And the camp retired to their bunks and to sleep, voicing McGuire’s sentiments and swearing a unanimous and enthusiastic allegiance to Munford; all but Munford himself who did not sleep but lay awake tossing restlessly though, withal, in a very self-satisfied frame of mind.
This outburst of popularity pleased Munford exceedingly. The more so that it was directly traceable to his great strength and physical courage of which he was inordinately vain. He began to regard Burton with contempt. Burton was a man whose backbone wobbled when it came to a showdown! As Munford turned the situation over in his mind his contempt grew stronger until he came to decide that he despised the little foreman heartily. Would he, he demanded of himself with a snort, have fired a man that had talked to him as he had talked to Burton, had he been in Burton’s place? He would! And the gang, bridge, job and everything else could go to blazes! Munford sat up to emphasize his feelings on this point with a crash of his fist on the side of the bunk. He thrilled with the fierce joy of enacting just such a rôle as his imagination depicted, despising Burton accordingly for lacking in what were, to him, the essentials of a man. He decided, as he fell asleep, to make the foreman’s life a burden to him—and he did.
No flagrant violation or disobedience of orders was there, instead the inauguration of a petty little system of nagging that embraced every indignity Munford could think of. And the range of his attack was from profound and exaggerated attention and politeness to the utter and complete ignoring of the very existence of such a person as Alan Burton, foreman of Bridge Gang No. 3. While the gang, taking their cue from Munford, would shift from one extreme to the other with a precision and significance that cut deeper into a man of Burton’s high-strung, nervous temperament than any other form of torture they could have devised.

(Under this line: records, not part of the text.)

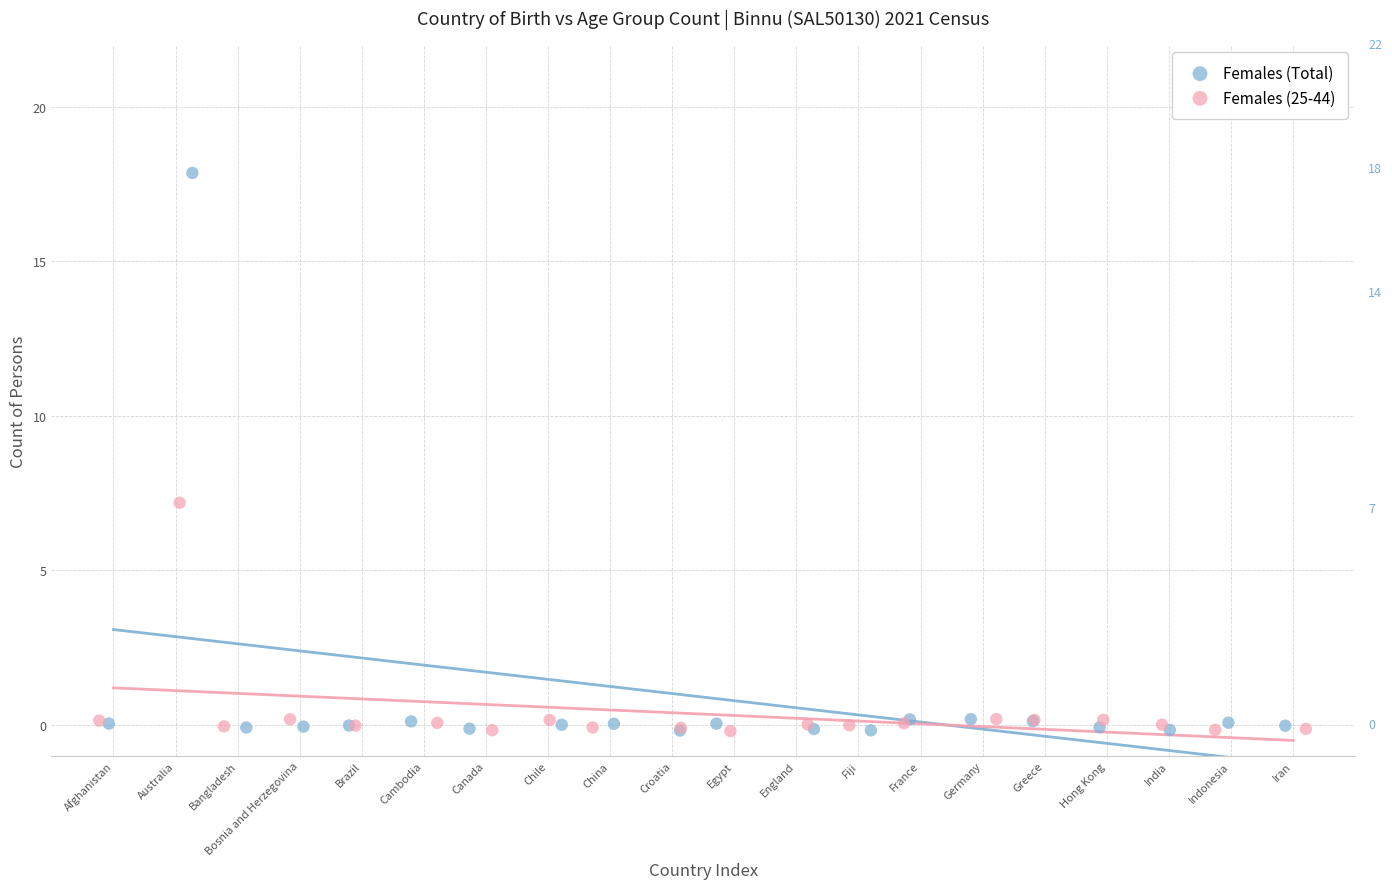

Which series has the widest spread of Y values?

Females (Total)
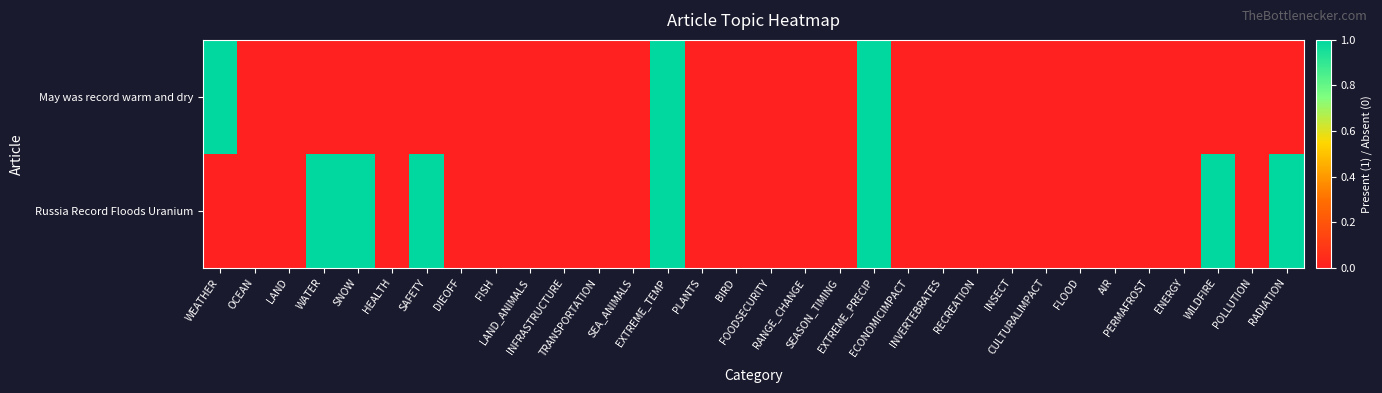

Rank the series by their average value, from highest to lowest.

Russia Record Floods Uranium, May was record warm and dry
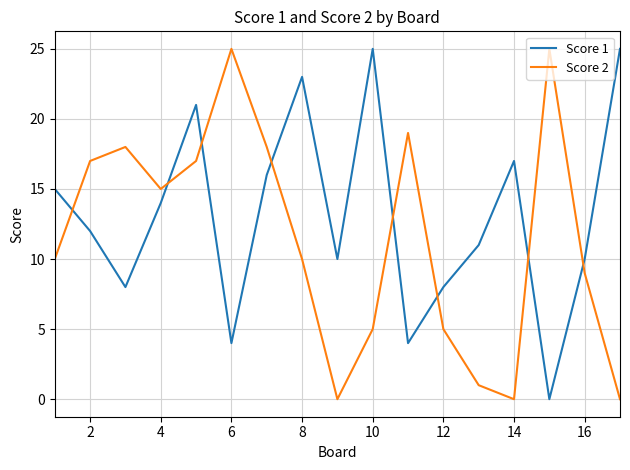

Reading right to left, list all the values displayed in this chart.

Score 1: 25	10	0	17	11	8	4	25	10	23	16	4	21	14	8	12	15
Score 2: 0	9	25	0	1	5	19	5	0	10	18	25	17	15	18	17	10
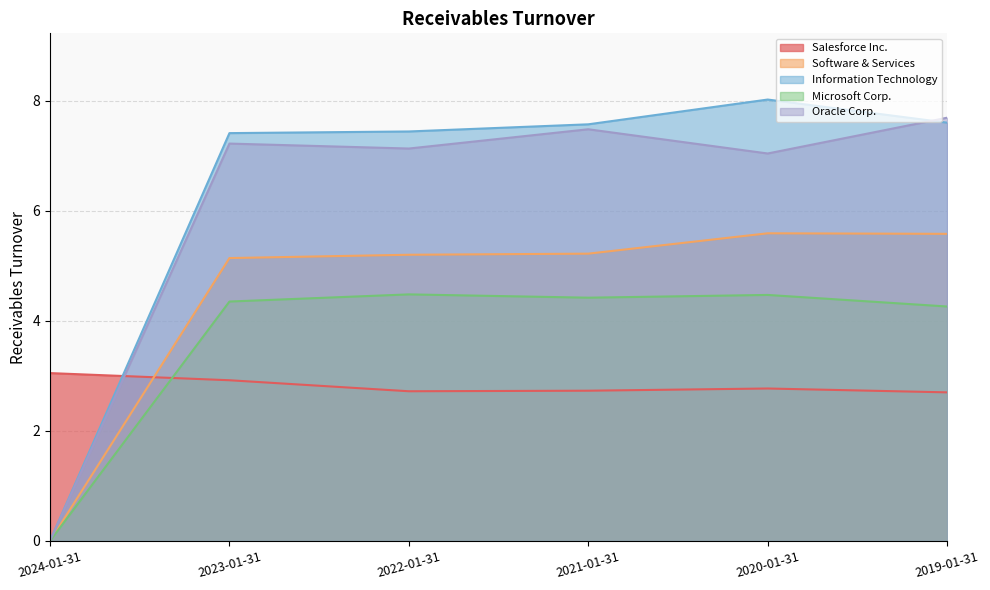

Is it true that Microsoft Corp. equals 4.3 at 2023-01-31?

True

Three times during three days Burton, who was afraid of no man or aggregation of men, took the bull by the horns and struck Munford a violent blow in an effort to bring matters to a head. On the first occasion the gang watched the action with a gasp of mixed pity and admiration—looking for Burton’s instant annihilation. But Munford, with a bit of a laugh, only reached out and grasping Burton’s neck held him wriggling, helplessly, impotently, at arm’s length. “You got to grow, boy; just keep quiet now, I ain’t going to hurt you,” he taunted. And the gang promptly lost their faint appreciation of Burton’s nerve in their relish of the ridiculous figure cut by the white-faced, raging foreman.
It was dirty work, and deep down in his heart Munford knew it. But his better nature no sooner manifested itself by sundry pricks of conscience than it was smothered beneath the new sense of authority and command that was now his for the first time in his experience; and which, catering as it did to his peacock vanity, was paramount to all things else. The work lagged sadly and fell behind. The daily reports Burton signed and sent down to headquarters became worse and worse.
Each day, too, the feud between the dives at Big Cloud and Bridge Gang No. 3, fanned by the crews of the construction trains, who taunted McGuire and the men with cowardice, grew stronger. For the trainmen, having no idea of disregarding Burton’s orders and allowing the bridge men to ride down on the empties, rubbed it in until the gang writhed under their gibes.
Munford did not come in for much of this personally. The trainmen, none of them, seemed to display any particular hankering for discussing the question in his presence; but he got it second-hand from McGuire and the gang. The outcome of it all was a decision one night after supper to board the construction train the following evening, Burton, the train crew and the company to the contrary, and go down to Big Cloud if they had to run the train themselves. Munford concurred in the decision by blowing very gently on his knuckles. It looked bad for the peace and quiet of Big Cloud; and it looked bad for Burton’s standing with the company.
Munford, as commander-in-chief, and McGuire, as chief of staff, withdrew from the circle and strolled off by themselves to perfect their plans for the next day’s campaign, taking the trail in the direction of Big Cloud—a trail still called, but now a passable road due to the traffic incident to the building of the Hill Division, whose right of way it paralleled from Big Cloud to the ford at Twin Bear Creek. At the end of a quarter of a mile the two men sat down on a felled tree by the side of the trail to talk. Some ten minutes had passed when McGuire, in the midst of a graphic description of what they would do to Pete McGonigle and the rest, suddenly stopped and gripped Munford tightly by the shoulder.
“Keep mum,” he cautioned. “There’s someone comin’!”
In the bright moonlight they could make out the figure of a man about a hundred yards down the road coming toward them from the camp.